[EXERCISE OBJECTIVE] Can you reproduce, word for word, the lines of the data below that run from the one containing "info@maha-india.in" through the one containing "DATA PROTECTION", both included?
----- GIVEN DATA -----
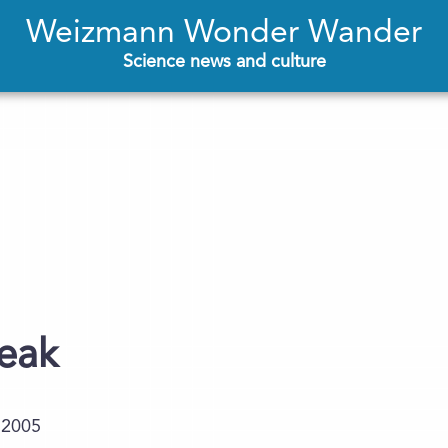
Weizmann Wonder Wander
Science news and culture
neak
.2005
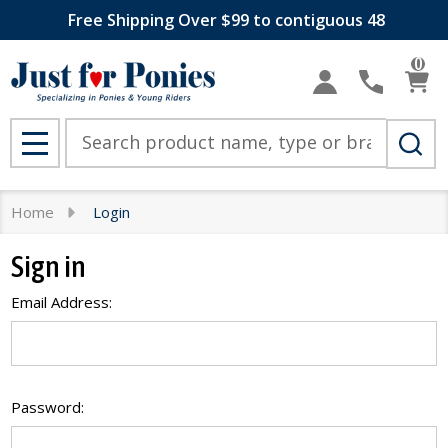
Free Shipping Over $99 to contiguous 48
0
Search
MENU
Home
Login
Sign in
Email Address:
Password:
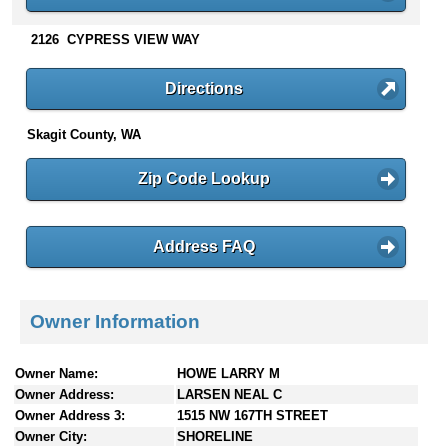
n
t
2126 CYPRESS VIEW WAY
e
n
Directions
t
s
Skagit County, WA
Zip Code Lookup
Address FAQ
Owner Information
Owner Name:
HOWE LARRY M
Owner Address:
LARSEN NEAL C
Owner Address 3:
1515 NW 167TH STREET
Owner City:
SHORELINE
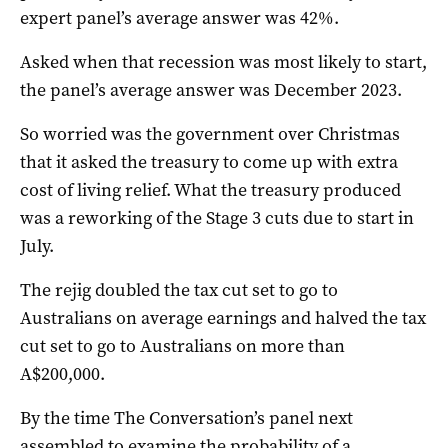
expert panel’s average answer was 42%.
Asked when that recession was most likely to start,
the panel’s average answer was December 2023.
So worried was the government over Christmas
that it asked the treasury to come up with extra
cost of living relief. What the treasury produced
was a reworking of the Stage 3 cuts due to start in
July.
The rejig doubled the tax cut set to go to
Australians on average earnings and halved the tax
cut set to go to Australians on more than
A$200,000.
By the time The Conversation’s panel next
assembled to examine the probability of a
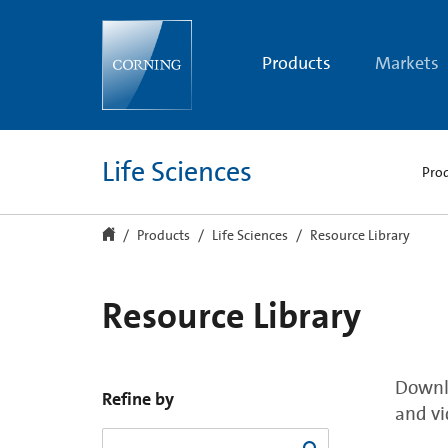
Resource
Library
Products
Markets
Life Sciences
Pro
Products
Life Sciences
Resource Library
Resource Library
Downlo
Refine by
and vi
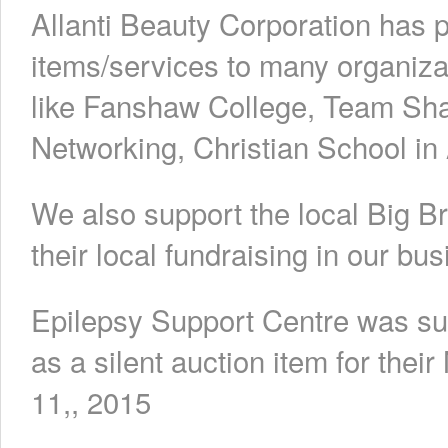
Allanti Beauty Corporation has p
items/services to many organiz
like Fanshaw College, Team S
Networking, Christian School in
We also support the local Big B
their local fundraising in our bus
Epilepsy Support Centre was sup
as a silent auction item for th
11,, 2015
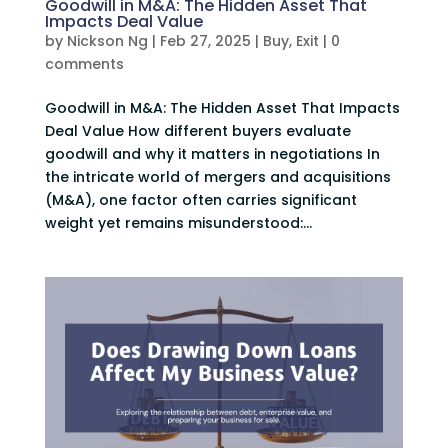
Goodwill in M&A: The Hidden Asset That
Impacts Deal Value
by
Nickson Ng
|
Feb 27, 2025
|
Buy
,
Exit
|
0
comments
Goodwill in M&A: The Hidden Asset That Impacts
Deal Value How different buyers evaluate
goodwill and why it matters in negotiations In
the intricate world of mergers and acquisitions
(M&A), one factor often carries significant
weight yet remains misunderstood:...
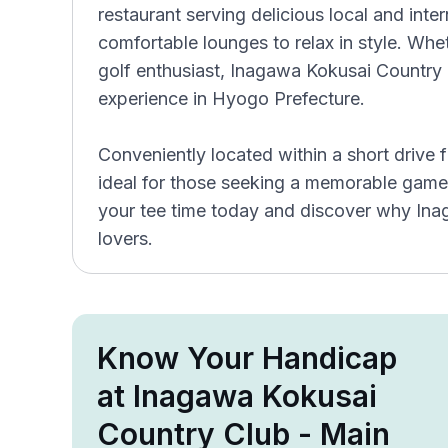
restaurant serving delicious local and inter
comfortable lounges to relax in style. Whet
golf enthusiast, Inagawa Kokusai Country 
experience in Hyogo Prefecture.
Conveniently located within a short drive 
ideal for those seeking a memorable game
your tee time today and discover why Ina
lovers.
Know Your Handicap
at Inagawa Kokusai
Country Club - Main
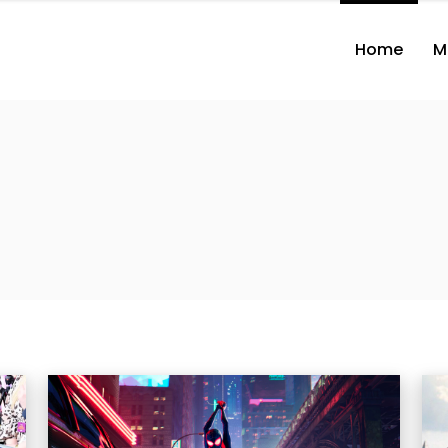
Home
M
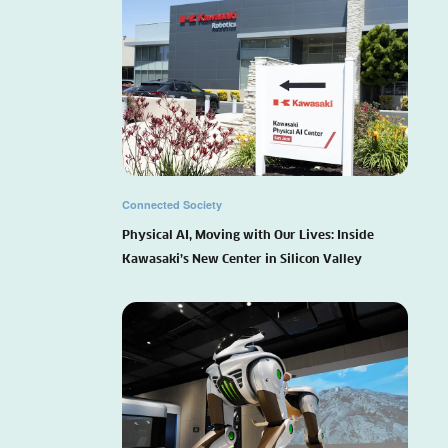
Connected Society
Physical AI, Moving with Our Lives: Inside
Kawasaki’s New Center in Silicon Valley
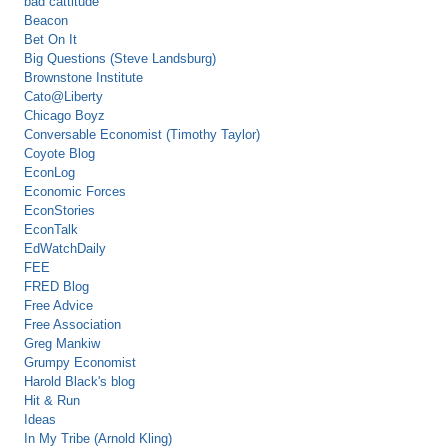
bad cattitude
Beacon
Bet On It
Big Questions (Steve Landsburg)
Brownstone Institute
Cato@Liberty
Chicago Boyz
Conversable Economist (Timothy Taylor)
Coyote Blog
EconLog
Economic Forces
EconStories
EconTalk
EdWatchDaily
FEE
FRED Blog
Free Advice
Free Association
Greg Mankiw
Grumpy Economist
Harold Black's blog
Hit & Run
Ideas
In My Tribe (Arnold Kling)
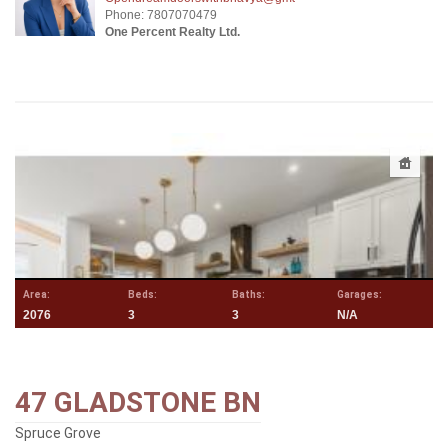
Phone: 7807070479
One Percent Realty Ltd.
Area:
Beds:
Baths:
Garages:
2076
3
3
N/A
47 GLADSTONE BN
Spruce Grove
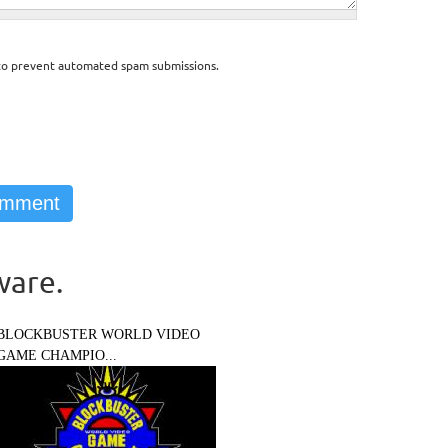
d to prevent automated spam submissions.
ware.
BLOCKBUSTER WORLD VIDEO
GAME CHAMPIO...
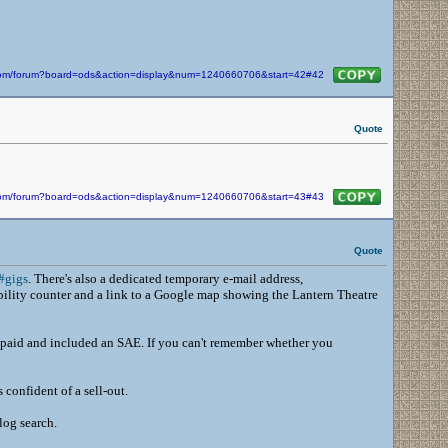
n.com/forum?board=ods&action=display&num=1240660706&start=42#42
Quote
n.com/forum?board=ods&action=display&num=1240660706&start=43#43
Quote
#gigs
. There's also a dedicated temporary e-mail address,
bility counter and a link to a Google map showing the Lantern Theatre
, paid and included an SAE. If you can't remember whether you
 confident of a sell-out.
log search.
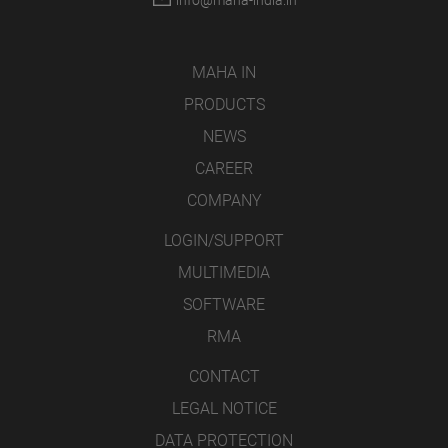
info@maha-india.in
MAHA IN
PRODUCTS
NEWS
CAREER
COMPANY
LOGIN/SUPPORT
MULTIMEDIA
SOFTWARE
RMA
CONTACT
LEGAL NOTICE
DATA PROTECTION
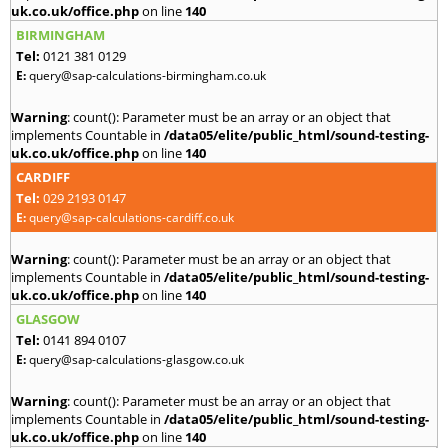
uk.co.uk/office.php
on line
140
BIRMINGHAM
Tel:
0121 381 0129
E:
query@sap-calculations-birmingham.co.uk
Warning
: count(): Parameter must be an array or an object that
implements Countable in
/data05/elite/public_html/sound-testing-
uk.co.uk/office.php
on line
140
CARDIFF
Tel:
029 2193 0147
E:
query@sap-calculations-cardiff.co.uk
Warning
: count(): Parameter must be an array or an object that
implements Countable in
/data05/elite/public_html/sound-testing-
uk.co.uk/office.php
on line
140
GLASGOW
Tel:
0141 894 0107
E:
query@sap-calculations-glasgow.co.uk
Warning
: count(): Parameter must be an array or an object that
implements Countable in
/data05/elite/public_html/sound-testing-
uk.co.uk/office.php
on line
140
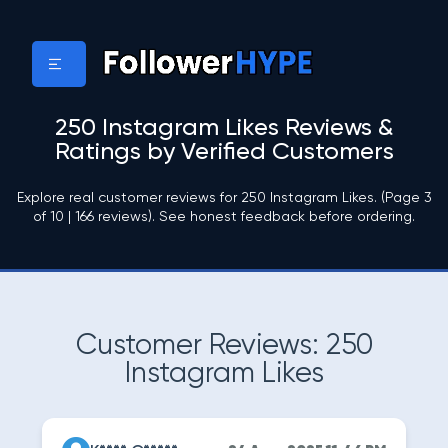
250 Instagram Likes Reviews &
Ratings by Verified Customers
Explore real customer reviews for 250 Instagram Likes. (Page 3
of 10 | 166 reviews). See honest feedback before ordering.
Customer Reviews: 250
Instagram Likes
-----
[WORKED SOLUTION]
info@maha-india.in
MAHA IN
PRODUCTS
NEWS
CAREER
COMPANY
LOGIN/SUPPORT
MULTIMEDIA
SOFTWARE
RMA
CONTACT
LEGAL NOTICE
DATA PROTECTION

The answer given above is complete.